**Task**
Write out each entry below exactly. Do not include the images.

(Saved data entries)
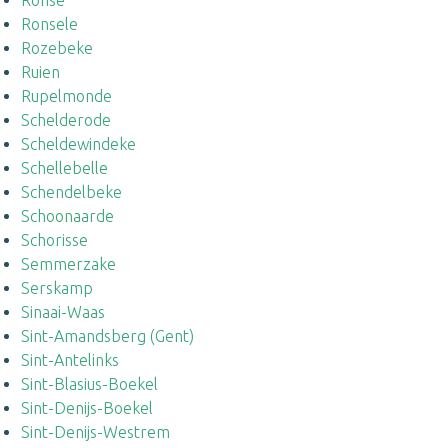
Ronse
Ronsele
Rozebeke
Ruien
Rupelmonde
Schelderode
Scheldewindeke
Schellebelle
Schendelbeke
Schoonaarde
Schorisse
Semmerzake
Serskamp
Sinaai-Waas
Sint-Amandsberg (Gent)
Sint-Antelinks
Sint-Blasius-Boekel
Sint-Denijs-Boekel
Sint-Denijs-Westrem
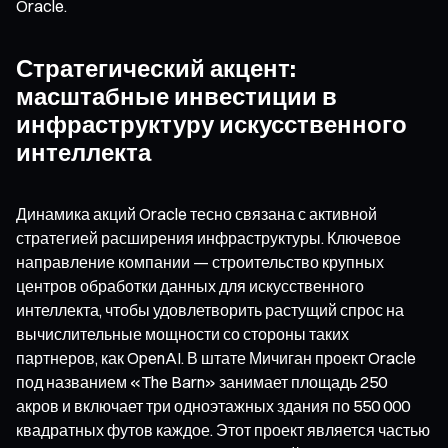
Oracle.
Стратегический акцент:
масштабные инвестиции в
инфраструктуру искусственного
интеллекта
Динамика акций Oracle тесно связана с активной
стратегией расширения инфраструктуры. Ключевое
направление компании — строительство крупных
центров обработки данных для искусственного
интеллекта, чтобы удовлетворить растущий спрос на
вычислительные мощности со стороны таких
партнеров, как OpenAI. В штате Мичиган проект Oracle
под названием «The Barn» занимает площадь 250
акров и включает три одноэтажных здания по 550 000
квадратных футов каждое. Этот проект является частью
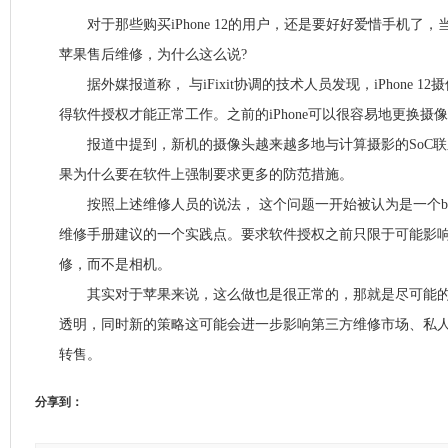
对于那些购买iPhone 12的用户，还是要好好爱惜手机了
苹果售后维修，为什么这么说?
据外媒报道称， 与iFixit协调的技术人员发现，iPhone 1
得软件授权才能正常工作。之前的iPhone可以很容易地更换摄
报道中提到，新机的摄像头越来越多地与计算摄影的SoC联
果为什么要在软件上强制要求更多的防范措施。
按照上述维修人员的说法， 这个问题一开始被认为是一个b
维修手册建议的一个实践点。要求软件授权之前只限于可能影
修，而不是相机。
其实对于苹果来说，这么做也是很正常的，那就是尽可能的打击
透明，同时新的策略这可能会进一步影响第三方维修市场、私
转售。
分享到：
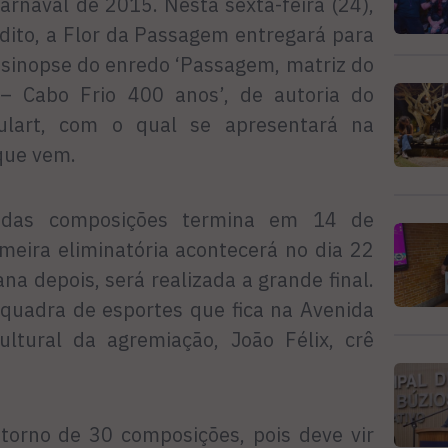
arnaval de 2015. Nesta sexta-feira (24),
dito, a Flor da Passagem entregará para
 sinopse do enredo ‘Passagem, matriz do
– Cabo Frio 400 anos’, de autoria do
ulart, com o qual se apresentará na
que vem.
o das composições termina em 14 de
meira eliminatória acontecerá no dia 22
 depois, será realizada a grande final.
 quadra de esportes que fica na Avenida
ultural da agremiação, João Félix, crê
orno de 30 composições, pois deve vir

**Task response**
Ronse
Ronsele
Rozebeke
Ruien
Rupelmonde
Schelderode
Scheldewindeke
Schellebelle
Schendelbeke
Schoonaarde
Schorisse
Semmerzake
Serskamp
Sinaai-Waas
Sint-Amandsberg (Gent)
Sint-Antelinks
Sint-Blasius-Boekel
Sint-Denijs-Boekel
Sint-Denijs-Westrem
Oracle.
Стратегический акцент:
масштабные инвестиции в
инфраструктуру искусственного
интеллекта
Динамика акций Oracle тесно связана с активной
стратегией расширения инфраструктуры. Ключевое
направление компании — строительство крупных
центров обработки данных для искусственного
интеллекта, чтобы удовлетворить растущий спрос на
вычислительные мощности со стороны таких
партнеров, как OpenAI. В штате Мичиган проект Oracle
под названием «The Barn» занимает площадь 250
акров и включает три одноэтажных здания по 550 000
квадратных футов каждое. Этот проект является частью
对于那些购买iPhone 12的用户，还是要好好爱惜手机了
苹果售后维修，为什么这么说?
据外媒报道称， 与iFixit协调的技术人员发现，iPhone 1
得软件授权才能正常工作。之前的iPhone可以很容易地更换摄
报道中提到，新机的摄像头越来越多地与计算摄影的SoC联
果为什么要在软件上强制要求更多的防范措施。
按照上述维修人员的说法， 这个问题一开始被认为是一个b
维修手册建议的一个实践点。要求软件授权之前只限于可能影
修，而不是相机。
其实对于苹果来说，这么做也是很正常的，那就是尽可能的打击
透明，同时新的策略这可能会进一步影响第三方维修市场、私
转售。
分享到：
arnaval de 2015. Nesta sexta-feira (24),
dito, a Flor da Passagem entregará para
 sinopse do enredo ‘Passagem, matriz do
– Cabo Frio 400 anos’, de autoria do
ulart, com o qual se apresentará na
que vem.
o das composições termina em 14 de
meira eliminatória acontecerá no dia 22
 depois, será realizada a grande final.
 quadra de esportes que fica na Avenida
ultural da agremiação, João Félix, crê
orno de 30 composições, pois deve vir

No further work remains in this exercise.